Es gibt aber noch eine weitere Erkenntnis, die wir gewinnen, wenn wir den Rückzug ins Private nicht – wie viele Linke – als Ausdruck vermeintlich »mangelnden Bewusstseins« begreifen, sondern ganz im Gegenteil als mit Blick aufs Gesamte durchaus vom Einzelnen gut begründbare »partikulare Handlungsorientierung« (Holzkamp 1979) verstehen. Dann sehen wir, dass die Ansprüche an ein universalistisch menschengerechtes, sinnvolles und auch ökologisches Zusammenleben und -arbeiten nicht einfach versiegen. Sie überdauerten in der DDR – sonst hätte es 1989 nicht gegeben – und sie werden auch heute keinesfalls einfach aufgegeben (Hürtgen 2020). Die Frage damals und heute ist, welche Rolle man glaubt, selbst und mit anderen einnehmen zu können, um Veränderung zu erstreiten.

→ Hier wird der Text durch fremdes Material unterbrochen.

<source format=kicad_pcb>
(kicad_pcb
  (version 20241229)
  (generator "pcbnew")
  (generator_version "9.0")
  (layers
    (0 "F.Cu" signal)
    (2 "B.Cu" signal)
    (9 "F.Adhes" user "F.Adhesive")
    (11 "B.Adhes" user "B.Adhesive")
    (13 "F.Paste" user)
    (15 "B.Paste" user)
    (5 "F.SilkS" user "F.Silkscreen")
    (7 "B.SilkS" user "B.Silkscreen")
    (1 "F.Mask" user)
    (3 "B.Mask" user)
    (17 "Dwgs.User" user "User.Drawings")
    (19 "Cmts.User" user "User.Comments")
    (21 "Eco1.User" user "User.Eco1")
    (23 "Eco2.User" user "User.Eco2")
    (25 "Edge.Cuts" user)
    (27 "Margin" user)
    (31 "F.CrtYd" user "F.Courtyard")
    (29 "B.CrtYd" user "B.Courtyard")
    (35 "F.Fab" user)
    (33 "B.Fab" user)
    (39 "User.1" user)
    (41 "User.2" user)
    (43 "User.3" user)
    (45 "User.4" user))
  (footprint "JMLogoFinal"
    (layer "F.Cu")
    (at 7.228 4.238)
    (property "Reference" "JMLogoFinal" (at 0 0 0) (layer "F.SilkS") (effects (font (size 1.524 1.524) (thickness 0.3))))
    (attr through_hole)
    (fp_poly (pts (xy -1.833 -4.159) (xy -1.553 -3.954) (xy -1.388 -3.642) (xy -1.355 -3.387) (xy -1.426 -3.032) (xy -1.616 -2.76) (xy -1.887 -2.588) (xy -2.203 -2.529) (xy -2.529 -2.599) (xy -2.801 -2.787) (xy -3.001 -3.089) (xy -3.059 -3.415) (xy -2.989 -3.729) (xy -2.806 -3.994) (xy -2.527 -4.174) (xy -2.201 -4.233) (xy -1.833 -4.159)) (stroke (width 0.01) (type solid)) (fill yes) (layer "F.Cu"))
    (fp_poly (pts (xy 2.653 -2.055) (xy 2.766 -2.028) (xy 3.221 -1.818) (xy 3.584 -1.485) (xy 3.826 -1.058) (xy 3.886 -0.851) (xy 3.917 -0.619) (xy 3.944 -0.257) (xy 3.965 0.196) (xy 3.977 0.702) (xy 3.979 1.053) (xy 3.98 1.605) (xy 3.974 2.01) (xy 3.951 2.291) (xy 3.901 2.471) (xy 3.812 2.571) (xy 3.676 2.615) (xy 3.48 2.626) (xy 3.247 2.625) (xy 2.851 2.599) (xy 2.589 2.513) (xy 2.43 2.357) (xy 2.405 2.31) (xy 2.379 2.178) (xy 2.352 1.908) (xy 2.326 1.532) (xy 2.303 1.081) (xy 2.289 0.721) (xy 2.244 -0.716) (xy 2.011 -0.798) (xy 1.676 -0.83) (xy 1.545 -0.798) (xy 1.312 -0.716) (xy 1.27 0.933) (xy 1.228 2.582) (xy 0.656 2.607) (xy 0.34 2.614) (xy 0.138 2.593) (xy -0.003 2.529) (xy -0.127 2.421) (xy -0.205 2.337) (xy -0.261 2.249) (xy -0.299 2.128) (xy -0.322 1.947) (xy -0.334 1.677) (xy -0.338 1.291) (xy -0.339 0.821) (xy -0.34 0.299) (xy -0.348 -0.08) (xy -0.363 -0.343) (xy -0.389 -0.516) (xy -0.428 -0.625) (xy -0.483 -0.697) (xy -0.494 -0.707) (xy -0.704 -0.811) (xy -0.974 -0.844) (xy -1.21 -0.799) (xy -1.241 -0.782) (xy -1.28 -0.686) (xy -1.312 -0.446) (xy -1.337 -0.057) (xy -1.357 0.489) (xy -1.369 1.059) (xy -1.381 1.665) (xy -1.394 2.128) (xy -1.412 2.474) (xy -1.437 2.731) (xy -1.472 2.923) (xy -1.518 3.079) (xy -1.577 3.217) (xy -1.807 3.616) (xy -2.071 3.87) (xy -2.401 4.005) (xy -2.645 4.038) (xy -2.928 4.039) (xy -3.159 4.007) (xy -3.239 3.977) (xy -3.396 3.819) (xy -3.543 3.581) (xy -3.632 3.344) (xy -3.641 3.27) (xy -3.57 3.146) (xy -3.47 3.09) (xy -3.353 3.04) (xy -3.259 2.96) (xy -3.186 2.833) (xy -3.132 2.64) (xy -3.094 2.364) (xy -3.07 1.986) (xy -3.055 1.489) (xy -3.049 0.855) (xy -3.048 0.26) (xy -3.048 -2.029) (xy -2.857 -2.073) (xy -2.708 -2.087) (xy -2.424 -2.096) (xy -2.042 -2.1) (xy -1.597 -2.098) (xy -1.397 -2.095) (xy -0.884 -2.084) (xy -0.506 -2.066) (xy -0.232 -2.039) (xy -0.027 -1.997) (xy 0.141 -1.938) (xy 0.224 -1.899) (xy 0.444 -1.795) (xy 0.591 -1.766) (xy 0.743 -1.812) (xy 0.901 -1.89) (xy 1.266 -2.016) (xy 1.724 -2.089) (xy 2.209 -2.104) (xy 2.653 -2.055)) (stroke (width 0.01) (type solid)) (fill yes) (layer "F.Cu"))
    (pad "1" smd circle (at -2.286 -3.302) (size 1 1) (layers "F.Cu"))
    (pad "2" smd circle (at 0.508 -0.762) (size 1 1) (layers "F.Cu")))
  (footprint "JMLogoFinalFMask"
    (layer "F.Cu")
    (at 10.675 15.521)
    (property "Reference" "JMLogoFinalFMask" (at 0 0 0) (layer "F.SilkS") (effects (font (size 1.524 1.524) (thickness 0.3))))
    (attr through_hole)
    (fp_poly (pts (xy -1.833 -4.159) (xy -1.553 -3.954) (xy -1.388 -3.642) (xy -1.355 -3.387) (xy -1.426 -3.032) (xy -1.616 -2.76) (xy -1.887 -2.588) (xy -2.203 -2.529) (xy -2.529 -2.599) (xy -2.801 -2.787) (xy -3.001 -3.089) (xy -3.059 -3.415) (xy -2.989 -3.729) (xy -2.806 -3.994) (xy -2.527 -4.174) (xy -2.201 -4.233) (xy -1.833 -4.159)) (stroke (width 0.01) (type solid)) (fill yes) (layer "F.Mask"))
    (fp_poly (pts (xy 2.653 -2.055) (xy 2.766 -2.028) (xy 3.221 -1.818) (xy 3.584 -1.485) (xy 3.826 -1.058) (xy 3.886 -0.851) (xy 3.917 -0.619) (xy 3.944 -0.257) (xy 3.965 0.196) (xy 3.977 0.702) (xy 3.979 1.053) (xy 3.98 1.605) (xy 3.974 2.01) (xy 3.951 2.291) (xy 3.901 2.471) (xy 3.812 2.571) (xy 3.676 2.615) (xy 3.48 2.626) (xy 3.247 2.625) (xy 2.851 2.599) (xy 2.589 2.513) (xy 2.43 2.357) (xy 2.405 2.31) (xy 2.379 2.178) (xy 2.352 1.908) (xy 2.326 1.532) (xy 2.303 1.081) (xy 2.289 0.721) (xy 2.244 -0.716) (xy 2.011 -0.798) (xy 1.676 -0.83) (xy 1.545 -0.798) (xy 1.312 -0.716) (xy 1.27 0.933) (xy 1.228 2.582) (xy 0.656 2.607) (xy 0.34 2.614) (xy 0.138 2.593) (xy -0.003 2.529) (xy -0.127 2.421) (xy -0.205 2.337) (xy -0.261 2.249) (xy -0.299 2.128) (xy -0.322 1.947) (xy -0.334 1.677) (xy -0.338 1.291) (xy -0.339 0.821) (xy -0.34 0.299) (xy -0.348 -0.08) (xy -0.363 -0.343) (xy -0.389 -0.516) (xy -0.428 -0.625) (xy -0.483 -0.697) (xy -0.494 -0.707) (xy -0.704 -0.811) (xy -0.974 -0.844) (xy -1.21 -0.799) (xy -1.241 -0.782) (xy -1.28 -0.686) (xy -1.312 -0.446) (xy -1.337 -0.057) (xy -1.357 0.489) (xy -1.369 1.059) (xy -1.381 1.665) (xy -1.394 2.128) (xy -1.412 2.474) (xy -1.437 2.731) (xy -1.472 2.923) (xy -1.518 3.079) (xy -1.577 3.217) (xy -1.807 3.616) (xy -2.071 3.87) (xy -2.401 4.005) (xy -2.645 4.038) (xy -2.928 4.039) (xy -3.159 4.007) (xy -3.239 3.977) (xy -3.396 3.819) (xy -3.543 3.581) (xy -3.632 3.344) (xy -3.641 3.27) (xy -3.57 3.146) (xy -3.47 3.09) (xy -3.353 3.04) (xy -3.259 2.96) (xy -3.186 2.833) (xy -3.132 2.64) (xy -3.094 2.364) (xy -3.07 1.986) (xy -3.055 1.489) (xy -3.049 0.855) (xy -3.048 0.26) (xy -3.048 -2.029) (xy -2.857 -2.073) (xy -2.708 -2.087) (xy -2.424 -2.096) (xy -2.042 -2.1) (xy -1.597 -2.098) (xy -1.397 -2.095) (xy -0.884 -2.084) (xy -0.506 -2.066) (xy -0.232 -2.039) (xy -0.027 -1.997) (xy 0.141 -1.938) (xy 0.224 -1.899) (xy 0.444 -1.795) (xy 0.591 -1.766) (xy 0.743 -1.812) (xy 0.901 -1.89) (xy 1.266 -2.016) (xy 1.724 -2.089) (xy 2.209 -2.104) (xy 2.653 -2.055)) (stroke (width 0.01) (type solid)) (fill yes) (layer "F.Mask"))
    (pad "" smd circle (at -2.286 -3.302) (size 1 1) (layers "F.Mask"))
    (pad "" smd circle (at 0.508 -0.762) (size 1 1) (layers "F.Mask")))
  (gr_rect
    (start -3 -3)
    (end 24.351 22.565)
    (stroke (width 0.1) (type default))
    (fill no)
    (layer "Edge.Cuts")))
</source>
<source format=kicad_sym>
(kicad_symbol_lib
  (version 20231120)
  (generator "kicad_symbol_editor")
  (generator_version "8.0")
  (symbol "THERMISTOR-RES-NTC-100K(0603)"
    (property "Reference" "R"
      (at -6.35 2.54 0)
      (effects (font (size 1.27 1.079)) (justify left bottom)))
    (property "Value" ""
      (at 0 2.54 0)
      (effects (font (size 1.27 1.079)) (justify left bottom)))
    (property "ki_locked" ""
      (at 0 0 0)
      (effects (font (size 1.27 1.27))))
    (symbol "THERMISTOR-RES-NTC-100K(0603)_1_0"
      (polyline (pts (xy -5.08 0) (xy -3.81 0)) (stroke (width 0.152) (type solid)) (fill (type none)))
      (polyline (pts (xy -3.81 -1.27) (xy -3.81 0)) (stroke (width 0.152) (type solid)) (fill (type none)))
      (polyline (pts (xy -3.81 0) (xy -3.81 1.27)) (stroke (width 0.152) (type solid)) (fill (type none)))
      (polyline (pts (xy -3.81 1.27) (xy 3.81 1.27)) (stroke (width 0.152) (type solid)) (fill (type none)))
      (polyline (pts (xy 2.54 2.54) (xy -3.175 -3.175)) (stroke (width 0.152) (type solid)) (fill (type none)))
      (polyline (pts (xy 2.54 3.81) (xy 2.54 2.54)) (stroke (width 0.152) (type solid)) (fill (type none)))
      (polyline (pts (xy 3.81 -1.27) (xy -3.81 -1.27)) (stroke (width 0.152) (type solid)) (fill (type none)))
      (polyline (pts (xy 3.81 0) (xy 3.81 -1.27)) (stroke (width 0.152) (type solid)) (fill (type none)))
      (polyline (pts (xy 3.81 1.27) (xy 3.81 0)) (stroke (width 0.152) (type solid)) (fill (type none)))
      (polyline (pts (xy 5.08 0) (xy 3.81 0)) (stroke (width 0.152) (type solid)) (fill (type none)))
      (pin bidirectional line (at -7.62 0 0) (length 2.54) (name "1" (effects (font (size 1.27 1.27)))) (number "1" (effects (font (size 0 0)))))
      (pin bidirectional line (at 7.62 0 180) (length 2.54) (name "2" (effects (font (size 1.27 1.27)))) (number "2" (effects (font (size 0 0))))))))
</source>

[1] Gegen die Arroganz der bis heute reflexhaft beschworenen defizitären DDR-Mentalität schreibt Klaus Wolfram (2020, 3) überspitzt: »Kein Ostdeutscher verachtete je die Demokratie, weder vor 1989 und erst recht nicht danach – er erkennt sie nur genauer, er nimmt sie persönlicher. Sie bedeutet ihm handhabbare Lebensumstände.«

[2] Hier besteht natürlich ein »Wir-Problem« (vgl. Engler/ Hensel 2018, 85ff): »Die« Ostdeutschen existieren nicht en bloc, aber es gibt weitreichend geteilte Erfahrungen.

 

KORREKTUR: In der Printausgabe ist die Autorin an einer herausgehoben Stelle versehendlich sinnverfälschend wiedergegeben worden. Sie schreibt im Text auf S. 16, 2. Spalte: "Auch die DDR war nicht entweder eine privatgemütliche Rückzugsgesellschaft oder eine repressive Diktatur". In der Heraushebung S. 16, 1. Spalte steht dann aber fälschlicherweise: "Die DDR war weder eine privatgemütliche Rückzugsgesellschaft noch eine repressive Diktatur". Wir bitten um Entschuldigung. Diese Online-Fassung als auch die PDF-Fassung sind davon nicht betroffen.